The party is asking members to report intimidating behaviour - but is vague about what this entails. 

Labour already considered blocking social media users who describe others as "scab" and "scum" from applying to vote. Now it is asking members to report abuse directly - and the punishment is equally harsh. 

Registered and affiliated supporters will lose their vote if found to be engaging in abusive behaviour, while full members could be suspended. 

Labour general secretary Iain McNicol said: “The Labour Party should be the home of lively debate, of new ideas and of campaigns to change society.

“However, for a fair debate to take place, people must be able to air their views in an atmosphere of respect.

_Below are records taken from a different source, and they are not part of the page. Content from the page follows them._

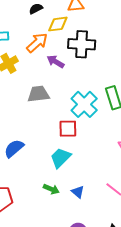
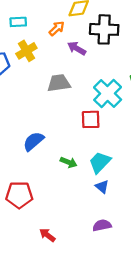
orange arrow: (37, 43) -> (57, 28), size x0.7
cyan trapezoid: (60, 158) -> (100, 162), moved
green arrow: (51, 189) -> (69, 162), moved

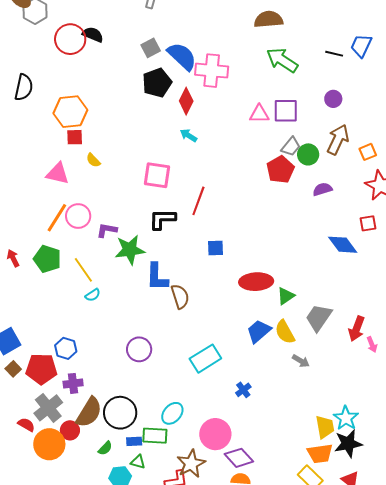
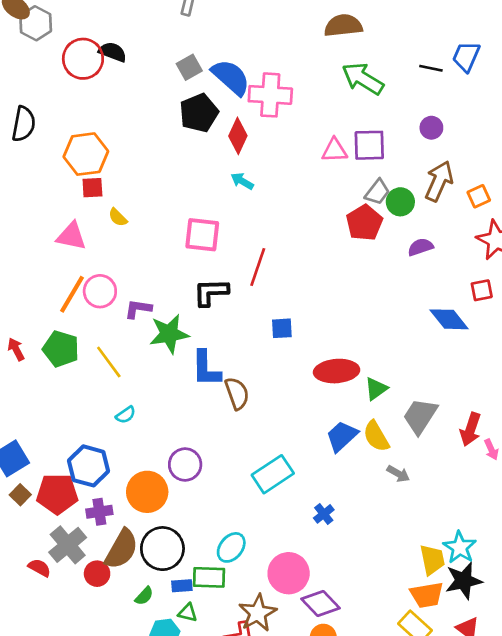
cyan semicircle: (93, 295) -> (126, 415), moved
blue hexagon: (66, 348) -> (89, 466), size x1.4
orange circle: (49, 444) -> (147, 492), moved

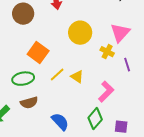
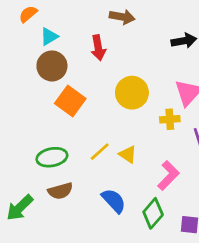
yellow cross: (107, 52) -> (170, 119), turned -32
orange square: (38, 53) -> (70, 101), moved
blue semicircle: (60, 122) -> (114, 201), moved

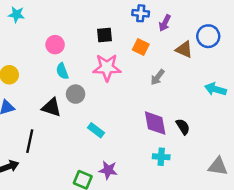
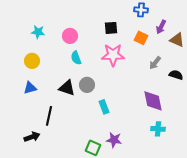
cyan star: (16, 14) -> (38, 32), moved
purple arrow: (165, 23) -> (161, 27), moved
gray circle: (76, 94) -> (87, 85), moved
black semicircle: (183, 127) -> (176, 75), moved, turned -40
cyan rectangle: (96, 130) -> (104, 107), turned 32

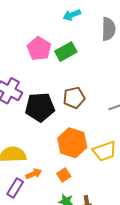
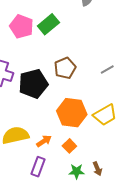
orange arrow: (34, 174) -> (44, 141), moved
purple rectangle: (15, 188) -> (38, 167), moved

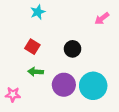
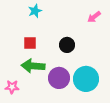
red square: (32, 47) -> (30, 43), turned -32
green arrow: (36, 72) -> (33, 66), size x1.6

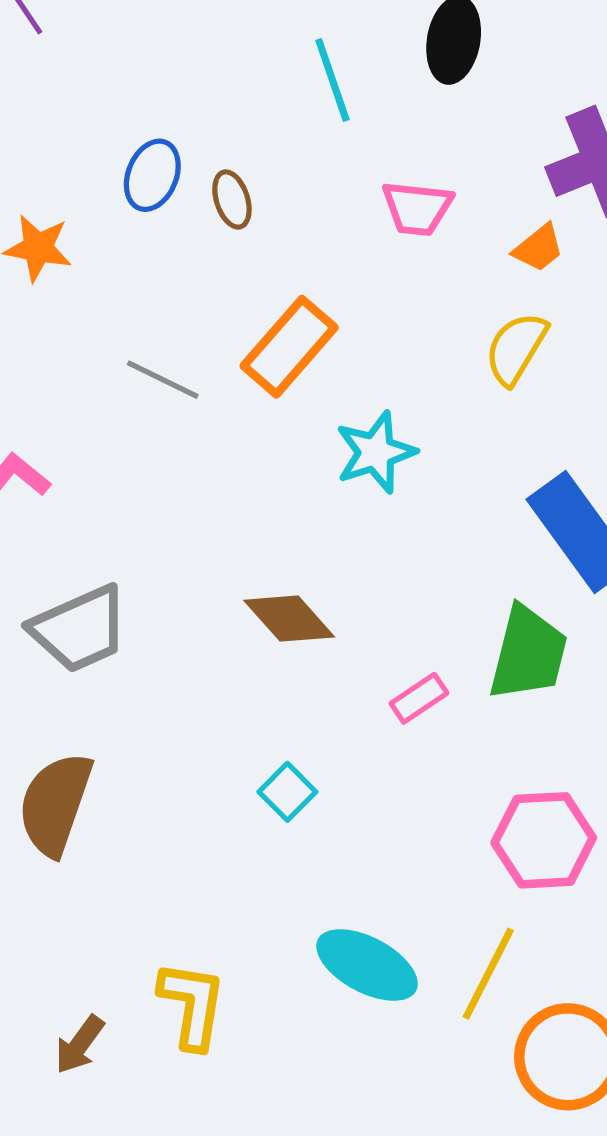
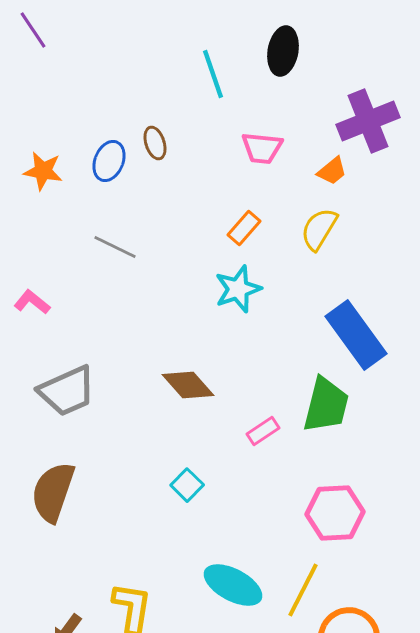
blue ellipse: (152, 175) -> (109, 161), moved
orange rectangle: (289, 347) -> (244, 228), moved, size x0.6

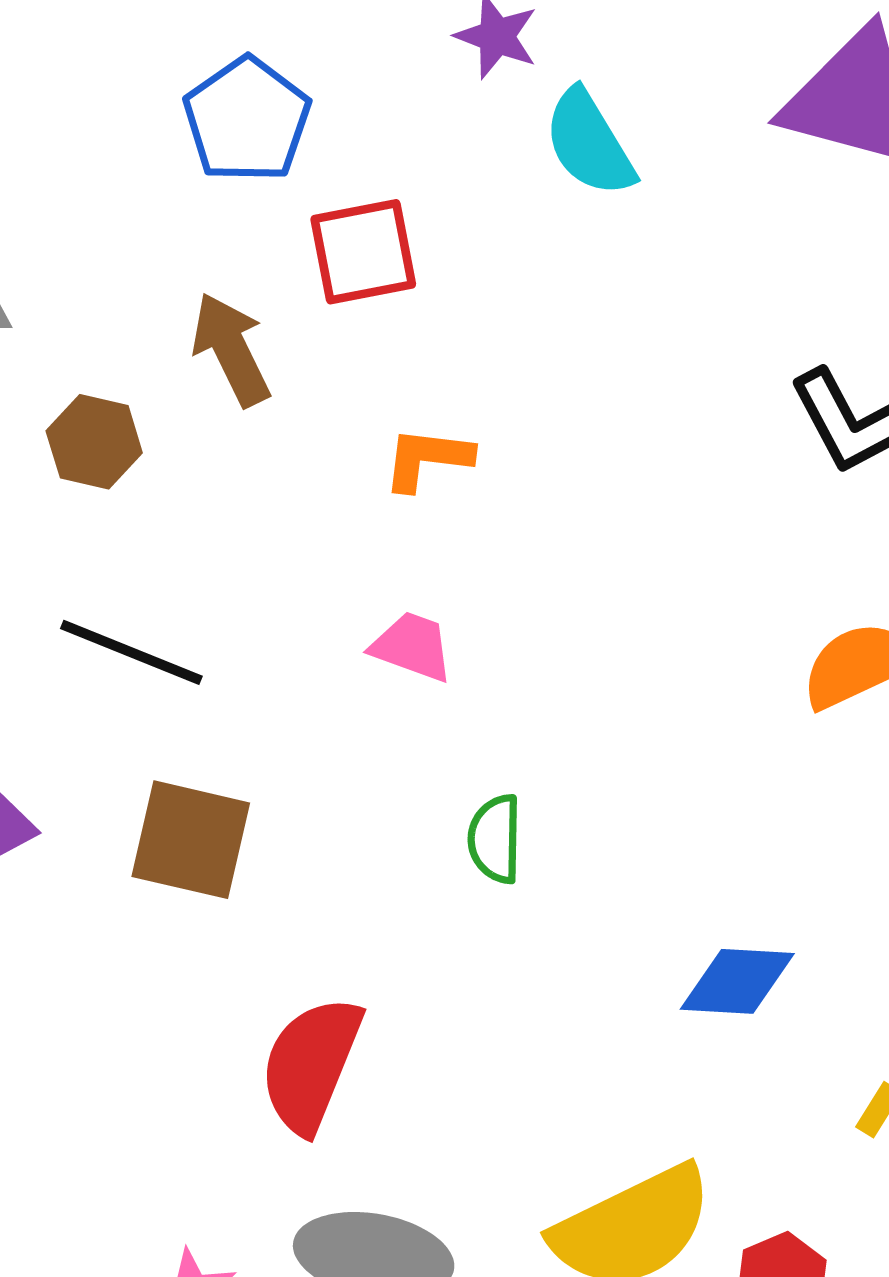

They shouldn’t be shouted down, they shouldn’t be intimidated and they shouldn’t be abused, either in meetings or online.

“Put plainly, there is simply too much of it taking place and it needs to stop."

Anyone who comes across abusive behaviour is being encouraged to email validation@labour.org.uk.

Since the bulk of Labour MPs decided to oppose Labour leader Jeremy Corbyn, supporters of both camps have traded insults on social media and at constituency Labour party gatherings, leading the party to suspend most meetings until after the election. 

In a more ominous sign of intimidation, a brick was thrown through the window of Corbyn challenger Angela Eagle's constituency office. 

McNicol said condemning such "appalling" behaviour was meaningless unless backed up by action: “I want to be clear, if you are a member and you engage in abusive behaviour towards other members it will be investigated and you could be suspended while that investigation is carried out. 

“If you are a registered supporter or affiliated supporter and you engage in abusive behaviour you will not get a vote in this leadership election."

What does abusive behaviour actually mean?

The question many irate social media users will be asking is, what do you mean by abusive? 

A leaked report from Labour's National Executive Committee condemned the word "traitor" as well as "scum" and "scab". A Labour spokeswoman directed The Staggers to the Labour website's leadership election page, but this merely stated that "any racist, abusive or foul language or behaviour at meetings, on social media or in any other context" will be dealt with. 

But with emotions running high, and trust already so low between rival supporters, such vague language is going to provide little confidence in the election process.